Technology tools from advanced analytics to artificial intelligence are increasingly being used to detect and prevent fraud—and they have a tool now. A recent paper published in Academy of Accounting and Financial Studies Journal examines the role of AI in reducing risks and improving financial security through fraud detection in accounting. the researchers found that maintaining detailed audit trails of AI decision-making processes ensures transparency and traceability.

However, AI is not a standalone solution; it should be integrated with strong internal controls and human management to provide the best protection against fraud and strengthen financial security, according to research findings.

In the end, it comes back to having someone in the loop, and when it comes to accounting procedures and compliance, the buck stops with the CFO.

cheryl Estrada
[email protected]

LeaderBoard-

Charles Macon appointed CFO of On The Goan operator of airport dining and hospitality experiences at major North American airports. Macon will oversee On The Go’s financial strategy and work with the executive team and ownership groups. He brings more than 20 years of financial and operational leadership experience across multi-unit hospitality, consumer services, and private equity-backed businesses.
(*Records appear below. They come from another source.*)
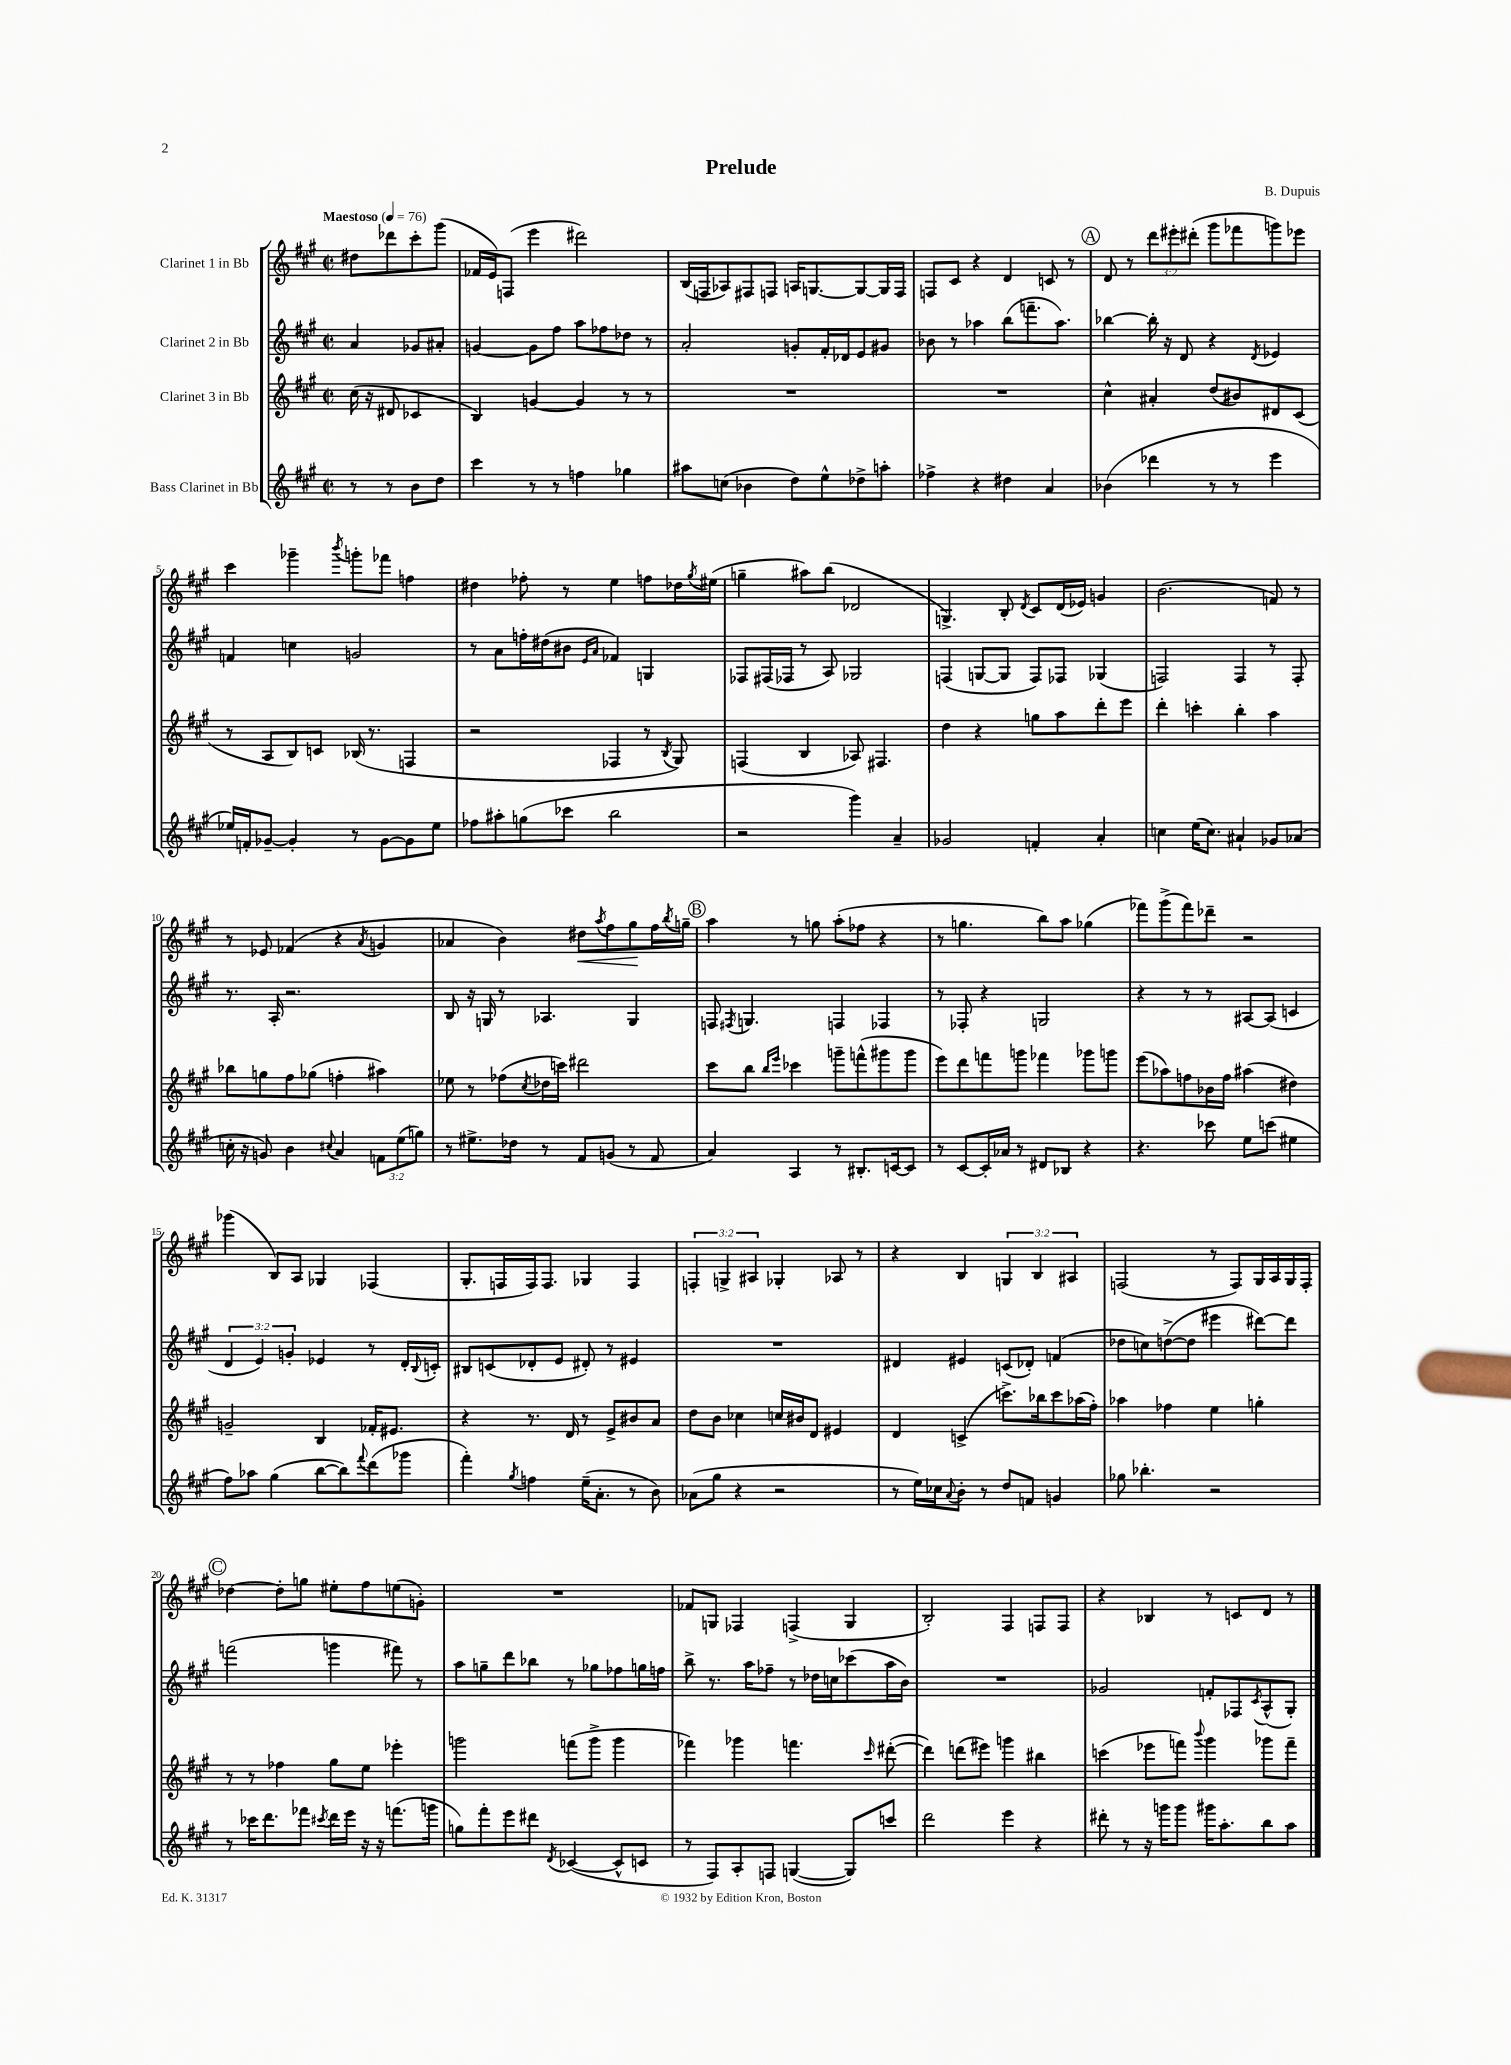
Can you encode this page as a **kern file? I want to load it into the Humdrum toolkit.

**kern	**kern	**kern	**kern
*staff4	*staff3	*staff2	*staff1
*clefG2	*clefG2	*clefG2	*clefG2
*k[f#c#g#]	*k[f#c#g#]	*k[f#c#g#]	*k[f#c#g#]
*M2/2	*M2/2	*M2/2	*M2/2
*met(c|)	*met(c|)	*met(c|)	*met(c|)
*MM76	*MM76	*MM76	*MM76
8r	(16cc#	4a	8dd#
.	16r	.	.
8r	8d#	.	8ddd-
8b	4c-	8g-	8ccc#'
8dd	.	8a#'	(8ggg#
=	=	=	=
4ccc#	4B)	[4g	16f-
.	.	.	16e)
.	.	.	(8F
8r	[4g	8g]	4eee
8r	.	8ff#	.
4ff	4g]	8aa	2ddd#)
.	.	8ff-	.
4gg-	8r	8dd-	.
.	8r	8r	.
=	=	=	=
8aa#	1r	2a'	(16B
.	.	.	16F
(8cc	.	.	8A-)
4b-	.	.	8F#
.	.	.	8F
8dd)	.	8g'	16A
.	.	.	[8.G
8ee^^	.	16f#'	.
.	.	16d-	.
8dd-^	.	8e	8G_
8aa'	.	8g#	16G]
.	.	.	16F
=	=	=	=
4ff-^	1r	8b-	8F
.	.	8r	8c#
4r	.	4aa-	4r
4dd#	.	(8bb	4d
.	.	8.fff~	.
4a	.	.	8c
.	.	8.aa-)	.
.	.	.	8r
=	=	=	=
(4b-	4cc#^^	[4bb-	8d
.	.	.	8r
4ddd-	4a#'	16bb-']	12ddd
.	.	16r	.
.	.	.	12eee#'
.	.	8d	.
.	.	.	(12ddd#'
8r	(8dd	4r	8ggg#
8r	8b#)	.	8fff-
.	.	8qd	.
4eee	8d#	4e-	8ggg)
.	(8c#	.	8eee-
=	=	=	=
16ee-)	8r	4f	4ccc#
16f'	.	.	.
[8g-~	8A	.	.
4g-']	8B)	4cc	4ggg-~
.	8c	.	.
.	.	.	8qbbb
8r	(16B-	2g	8ggg'
.	8.r	.	.
[8g-	.	.	8fff-
8g-]	4F	.	4ff
8ee-	.	.	.
=	=	=	=
8ff-	2r	8r	4dd#
8aa#'	.	8a	.
(8gg	.	16ff'	8ff-'
.	.	(16dd#	.
8ccc-	.	8b#	8r
.	.	16qqe	.
.	.	16qqa	.
2bb	4F-	4f-)	4ee
.	8r	4G	8ff
.	8qB	.	.
.	8G#)	.	16dd-
.	.	.	8qgg#
.	.	.	(16ee#
=	=	=	=
2r	(4F	8F-	4gg~
.	.	(16F#	.
.	.	16F-	.
.	4B	8r	8aa#)
.	.	8A)	(8bb
4ggg#)	8A-)	2G-	2d-
.	4.F#	.	.
4a~	.	.	.
=	=	=	=
2g-	4dd	(4F	4.G^)
.	4r	[8G	.
.	.	8G]	8B'
.	.	.	8qd
4f'	8gg	8F)	8c#
.	8aa	8F-	(16d
.	.	.	16e-)
4a'	8ddd'	(4G-	4g
.	8eee	.	.
=	=	=	=
4cc	4ddd'	2F)	(2.b
(16ee	4ccc'	.	.
8.cc)	.	.	.
4a#`	4bb'	4F	.
8g-	4aa	8r	8f)
(8a-	.	8F'	8r
=	=	=	=
16cc'	8bb-	8.r	8r
16r	.	.	.
8g)	8gg	.	8e-
.	.	16A'	.
4b	8ff#	2.r	(4f-
.	(8gg-	.	.
8qqcc#	.	.	.
4a	4ff'	.	4r
.	.	.	8qa
12f	4aa#)	.	4g
(12ee	.	.	.
12gg)	.	.	.
=	=	=	=
8r	8ee-	8B	4a-
8.ee#^	8r	16r	.
.	.	16G	.
.	(8ff-	8r	4b)
16dd-	.	.	.
.	8qcc#	.	.
8r	16dd-	4.A-	.
.	16ccc)	.	.
8f#	2ddd#	.	8dd#
.	.	.	8qaa
(8g	.	.	8ff#
8r	.	4G	8gg#
8f#	.	.	16ff#
.	.	.	8qbb
.	.	.	16gg~
=	=	=	=
4a)	8ccc#	8F	4aa
.	.	8qF#	.
.	8bb	4.G	.
.	16qqbb	.	.
.	16qqeee	.	.
4A	4ccc-	.	8r
.	.	.	8gg
8r	8ggg~	4F	(8aa'
8.B#'	(8fff^^	.	8ff-
.	8ggg#	4F-	4r
[16c	.	.	.
8c]	8ggg#	.	.
=	=	=	=
8r	8eee)	8r	8r
[8c#	8ddd	8F-'	4.gg
16c#']	8fff	4r	.
16a-	.	.	.
8r	8ggg	.	.
8d#	4fff-	2G	8bb)
8B-	.	.	8aa
4r	8ggg-	.	(4gg-
.	8ggg	.	.
=	=	=	=
4.r	(8eee	4r	8fff-)
.	8aa-)	.	(8ggg#^
.	8ff	8r	8fff-)
8ccc-	16b-	8r	8ddd-~
.	16ff	.	.
8ee	(4aa#	[8A#	2r
(8ccc	.	(8A#]	.
4ee#	4dd#)	4c	.
=	=	=	=
8ff#)	2g~	6d	(4ggg-
8aa-	.	.	.
.	.	6e)	.
(4gg#	.	.	8B)
.	.	6g'	.
.	.	.	8A
[8bb	4B	4e-	4G-
8bb])	.	.	.
8qqfff#	.	.	.
(8ddd	16f-'	8r	(4F-
.	8.e#	.	.
8ggg-	.	16d'	.
.	.	8qqB	.
.	.	16c'	.
=	=	=	=
4fff#')	4r	8B#	8.G#'
.	.	(8c	.
.	.	.	16F
8qgg#	.	.	.
4ff	8.r	8d-'	16F)
.	.	.	8.F
.	.	8e	.
.	16d	.	.
(16ee~	8r	8d#')	4G-
8.a'	.	.	.
.	8e^	8r	.
8r	8b#	4e#	4F
8b)	8a	.	.
=	=	=	=
(8a-	8dd	1r	6F'
8gg#	8b	.	.
.	.	.	6G^
4r	4cc-	.	.
.	.	.	6A#
2r	16cc	.	4G-'
.	16b#	.	.
.	8d	.	.
.	4e#	.	8A-
.	.	.	8r
=	=	=	=
8r	4d	4d#	4r
16ee)	.	.	.
16cc-	.	.	.
8qqa	.	.	.
8b'	(4c^	4e#	4B
8r	.	.	.
8dd	8.ccc^)	(8c	6G
8f	.	8d-')	.
.	.	.	6B
.	16bb-	.	.
4g	8ccc	(4f	.
.	.	.	6A#
.	(16aa-	.	.
.	16ff#')	.	.
=	=	=	=
8gg-	4aa-	8dd-	(2F
4.bb-'	.	8cc)	.
.	4ff-	([8dd^	.
.	.	8dd]	.
2r	4ee	4eee#	8r
.	.	.	8F)
.	4gg'	[8ddd#)	16G#
.	.	.	16A
.	.	8ddd#]	16G#
.	.	.	16F'
=	=	=	=
8r	8r	(2fff	[4dd-
16ccc-	8r	.	.
8.ddd	.	.	.
.	4ff-	.	8dd-']
8fff-	.	.	8gg
8qccc#	.	.	.
16ddd	8gg#	4ggg	8ee#'
16eee	.	.	.
16r	8ee	.	8ff#
16r	.	.	.
(8.fff	4eee-'	8fff#)	(8ee
.	.	8r	8g')
16ggg	.	.	.
=	=	=	=
8gg)	2ggg	8aa	1r
8fff#'	.	8gg~	.
8eee	.	8ddd	.
8ddd#	.	8bb-	.
8qd	.	.	.
([4c-	(8fff	8r	.
.	8ggg^	8gg-	.
8c-^^]	4ggg	8ff-	.
8c	.	16gg	.
.	.	16ff	.
=	=	=	=
8r	4fff-)	8bb^	8f-
8F#)	.	8.r	8G
8A'	4ggg-	.	4F-
.	.	16aa	.
8F	.	8ff-~	.
([4G	4.fff	8r	(4F^
.	.	16dd-	.
.	.	16cc	.
8G])	.	(8ccc-	4G
.	16qqccc#	.	.
8ccc	([8ddd#'	16aa	.
.	.	16b)	.
=	=	=	=
2ddd	4ddd#])	1r	2B')
.	(8ddd	.	.
.	8eee#)	.	.
4eee	4ggg	.	4F#
4r	4bb#	.	8F
.	.	.	8F
=	=	=	=
8ddd#'	(4ccc	2g-	4r
8r	.	.	.
16r	8eee-	.	4B-
16ggg	.	.	.
8ggg	8fff)	.	.
.	8qqbbb	.	.
16ggg#	4ggg#	8f'	8r
8.aa'	.	.	.
.	.	8F-	8c
.	.	8qc#	.
8bb	8ggg-	(8A^^	8d
8aa	8fff~	8G#')	8r
==	==	==	==
*-	*-	*-	*-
Patrice Launay appointed CFO of Altaninea specialty pharmaceutical company. Launay brings two decades of experience in accounting, finance, and public company leadership. He served as CFO of a Nasdaq-listed company, leading them to their IPO and later returned to oversee SEC reporting and support additional capital raising.

Great Deal

According to data from S&P Global Market Intelligenceby 2025, technology and media mergers and acquisitions will reach unprecedented levels, driven by major deals in the AI, defense, and media sectors. Total spending amounted to $557 billion in more than 5,400 transactions, marking a 56% increase from 2024.

Major transactions in the AI, defense, fintech, media, and sports sectors are driving dealmaking. By 2026, investment bankers expect M&A to expand to smaller deals and broader sectors.
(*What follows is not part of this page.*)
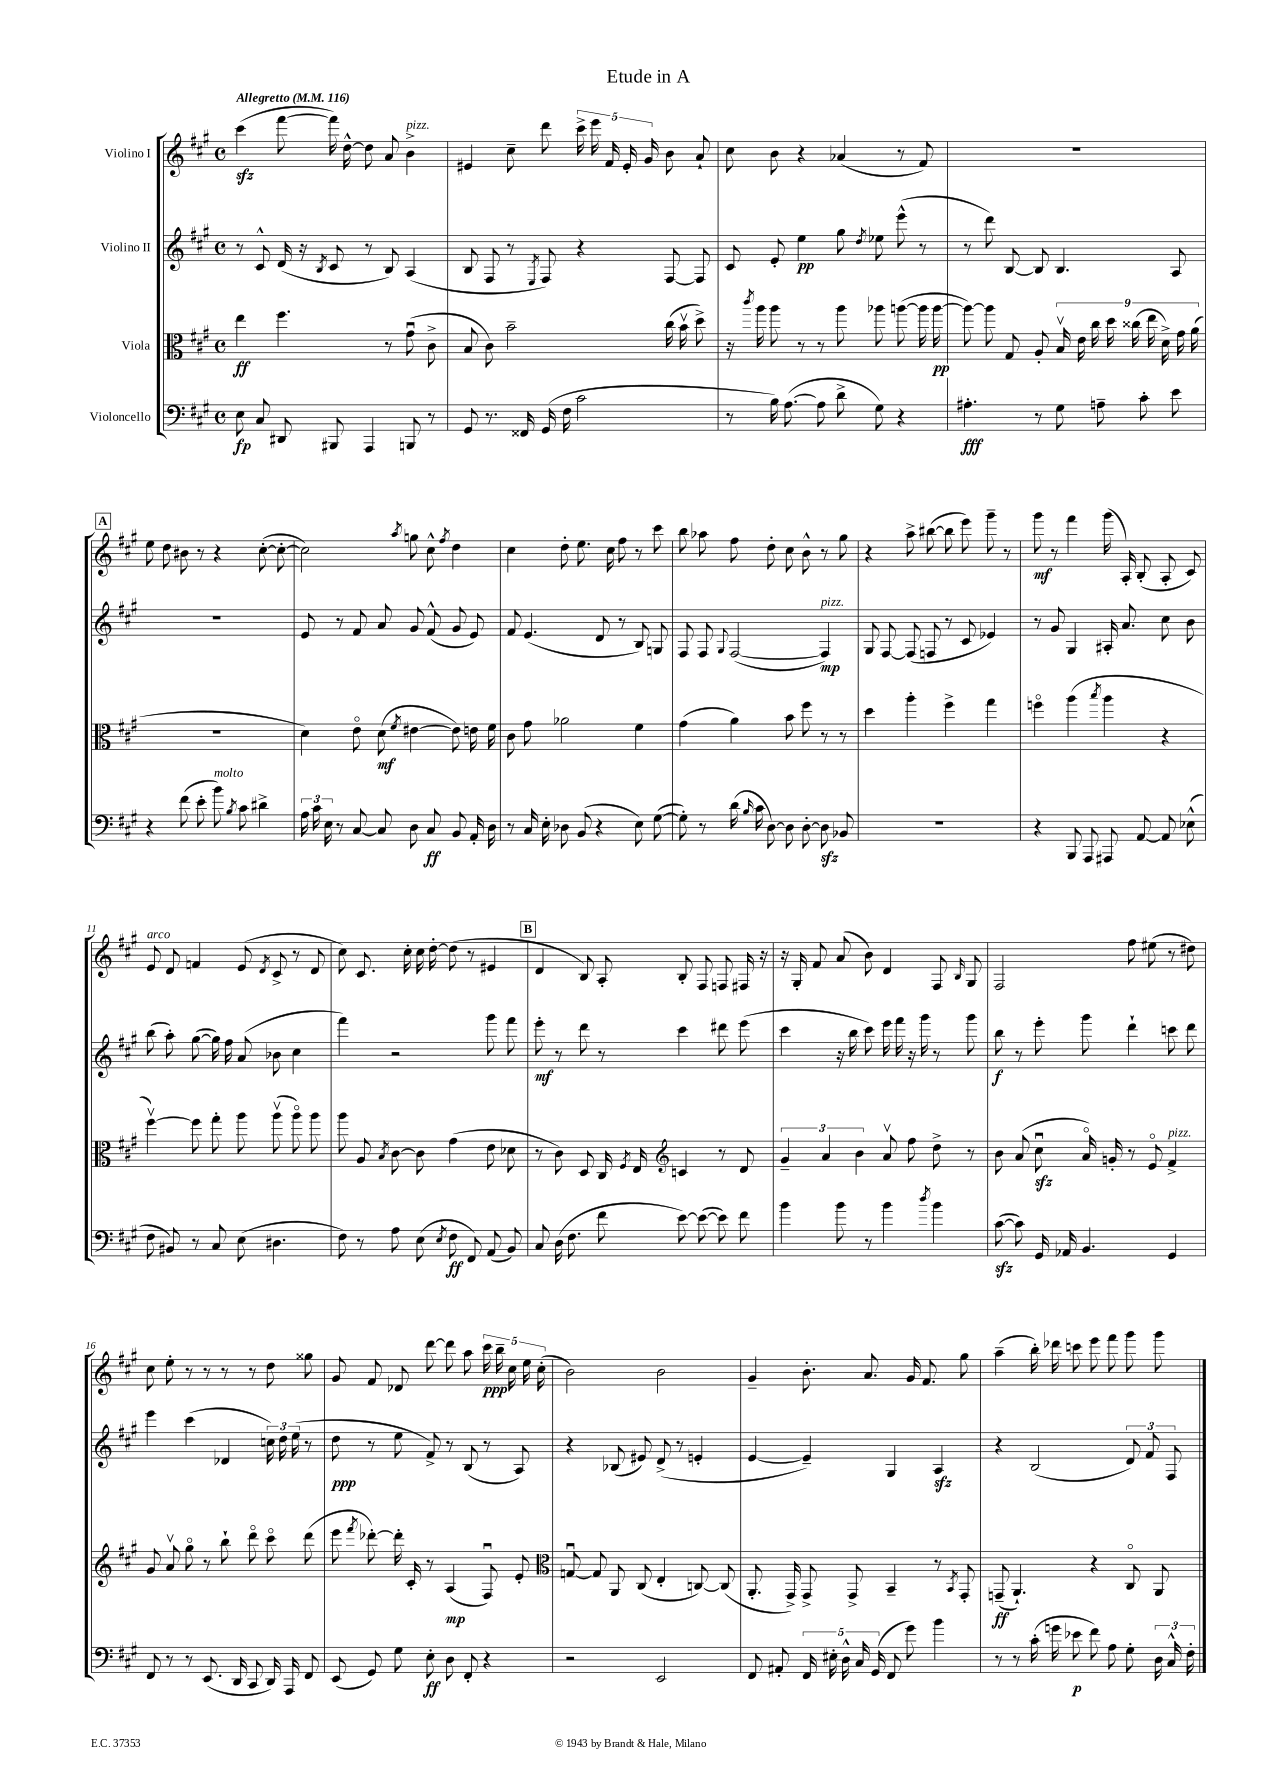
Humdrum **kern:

Courtesy of S&P Global Market Intelligence

deepened

The Federal Reserve decided on Wednesday to keep interest constant in the range of 3.50% to 3.75%. As expected by almost 97% of investorsthe decision was largely priced in, with US equities continuing their gains and the S&P 500 trading above the 7,000-point mark for the first time in history, amid continued AI-driven optimism.

Lawmakers emphasized the need to balance the easing of inflationary pressures against strong economic growth and a strengthening of the labor market. The 10-2 vote to keep rates steady included objections from Gov. Stephen Miran and Christopher Waller, who both favored a quarter-point rate cut. Powell’s term ends in May. And Waller is widespread considered the top candidate for him to succeed.

In a press conference, Chair Jerome Powell stressed the Fed’s independence, saying, “We’re not gone. I don’t believe we’re going to be. luck reported.

Heard

“The big CPG companies still have a lot of strength: capital, reach, manufacturing excellence, and trusted brands. These companies can still win, but only if they stop trying to recreate the past and start building for the present.”

Oisin Hanrahan, the co-founder and CEO of Keychain, an AI-powered manufacturing platform, writes about the future of America’s largest consumer packaged goods (CPG) companies in a luck opinion piece titled, “How social media upended CPG giant’s 75-year-old playbook.”